Proc SQL

Le piège du "Many-to-Many" (MERGE vs SQL)

Simon 24/08/2019 1 vistas

Une croyance répandue veut que l'instruction MERGE de l'étape DATA soit l'équivalent exact d'une jointure SQL (LEFT JOIN ou FULL JOIN). Si cela est vrai pour des relations simples (1-pour-1 ou 1-pour-N), c'est totalement faux pour des relations de type "Many-to-Many" (N-pour-N).

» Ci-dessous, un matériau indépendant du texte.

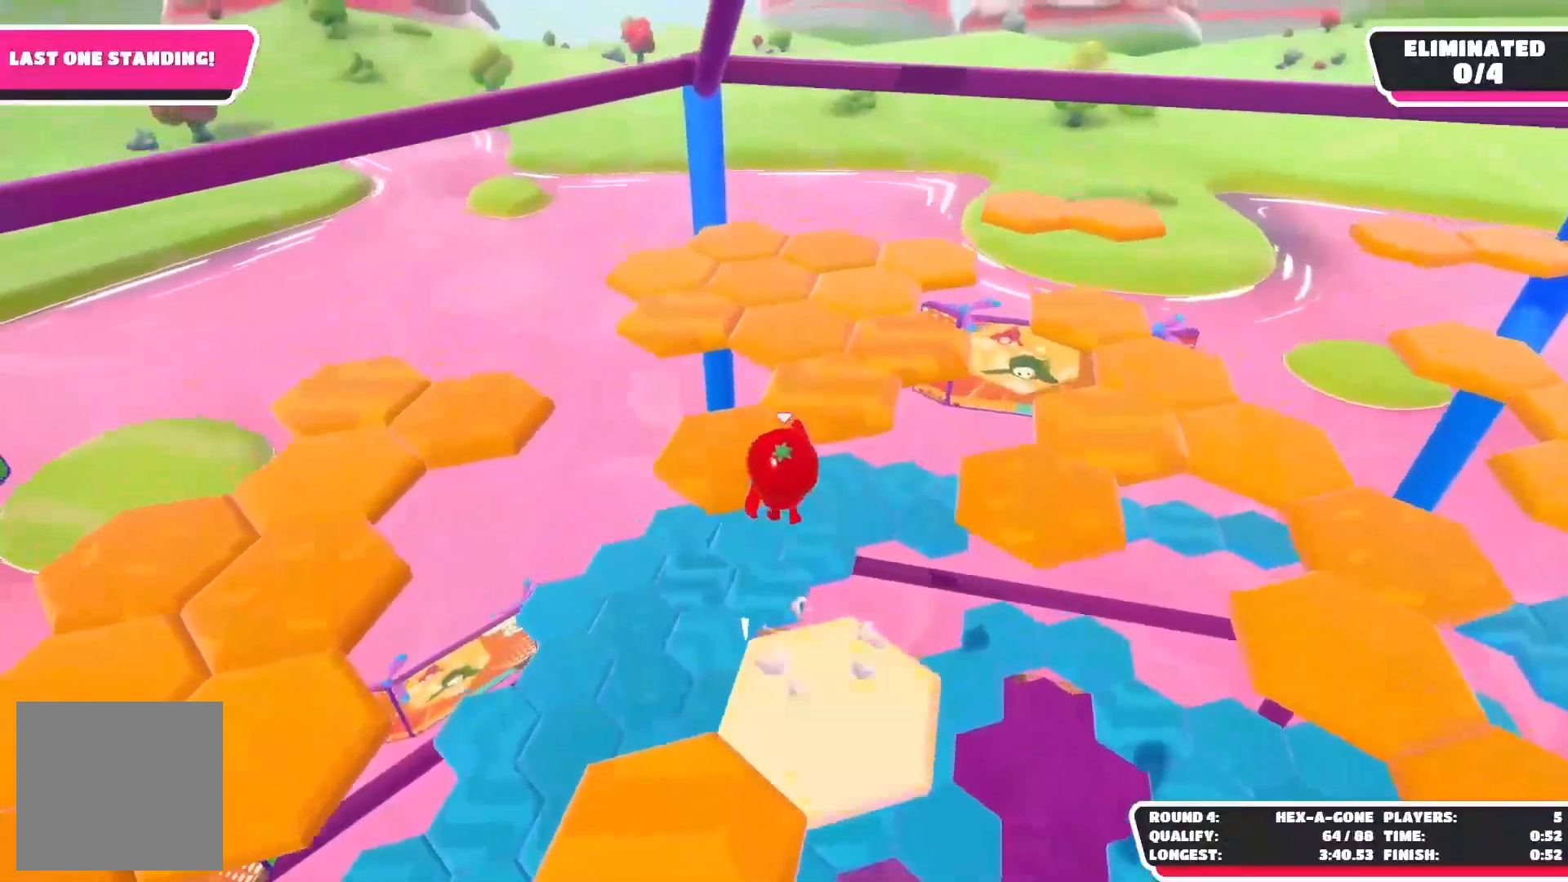
{"buttons": [], "left_stick": "up", "right_stick": "center", "events": [[283, "right_stick", "right"], [417, "right_stick", "center"]]}
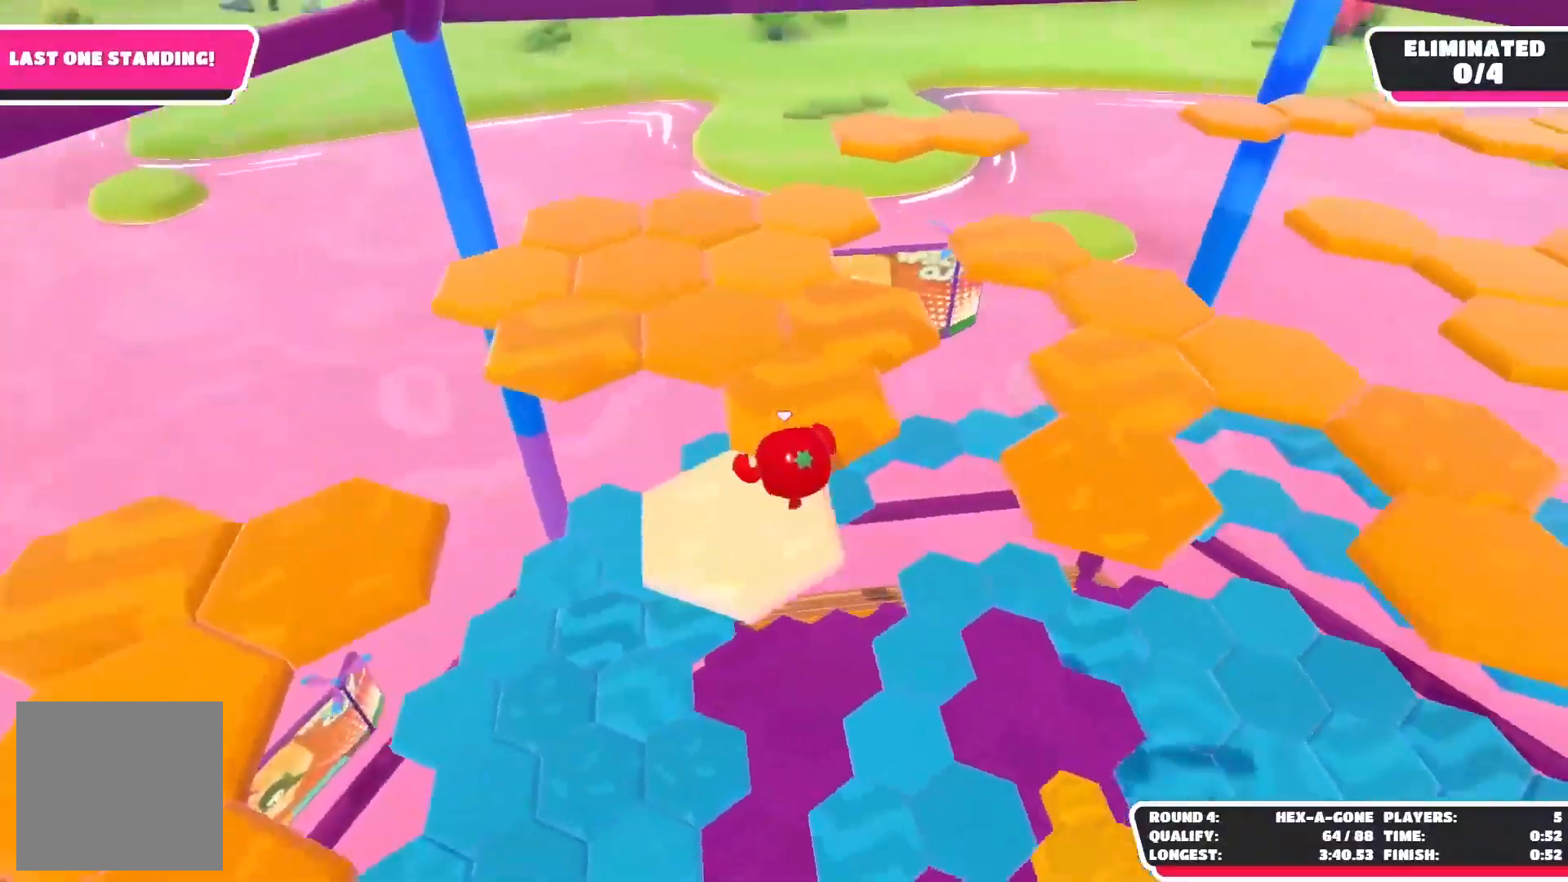
{"buttons": [], "left_stick": "up-right", "right_stick": "right", "events": [[33, "A", "down"], [167, "A", "up"], [433, "left_stick", "up-right"], [433, "right_stick", "right"]]}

Le constat : Des résultats divergents

Prenons un exemple simple où la clé de jointure (ID) apparaît plusieurs fois dans les deux tables :

  • Table 1 : ID 23456 apparaît 2 fois.

  • Table 2 : ID 23456 apparaît 2 fois.

Si nous cherchons à combiner ces données, nous nous attendons mathématiquement à obtenir $2 \times 2 = 4$ lignes (le produit cartésien pour cet ID).

Note :
L'approche PROC SQL (Produit Cartésien)
Le SQL fonctionne sur une logique d'ensemble (algèbres relationnelle). Il combine chaque ligne de la table A avec chaque ligne correspondante de la table B.
1PROC SQL;
2 SELECT * FROM dataset1 t1
3 LEFT JOIN dataset2 t2 ON t1.ID = t2.ID;
4QUIT;
Résultat : 4 lignes pour l'ID 23456. Toutes les combinaisons possibles sont créées. C'est le comportement standard d'une base de données relationnelle.
Note :
L'approche DATA MERGE (Juxtaposition séquentielle)
L'étape DATA fonctionne ligne par ligne de manière séquentielle. Elle place les pointeurs de lecture "côte à côte".
1DATA temp;
2 MERGE dataset1 dataset2;
3 BY ID;
4RUN;
2 lignes seulement pour l'ID 23456.

Que s'est-il passé ? SAS© a lu la 1ère occurrence de l'ID dans la Table 1 et l'a associée à la 1ère occurrence de la Table 2. Puis, il a lu la 2ème occurrence de la Table 1 et l'a associée à la 2ème de la Table 2. Comme il n'y a plus de données pour cet ID dans aucune des deux tables, il passe à l'ID suivant.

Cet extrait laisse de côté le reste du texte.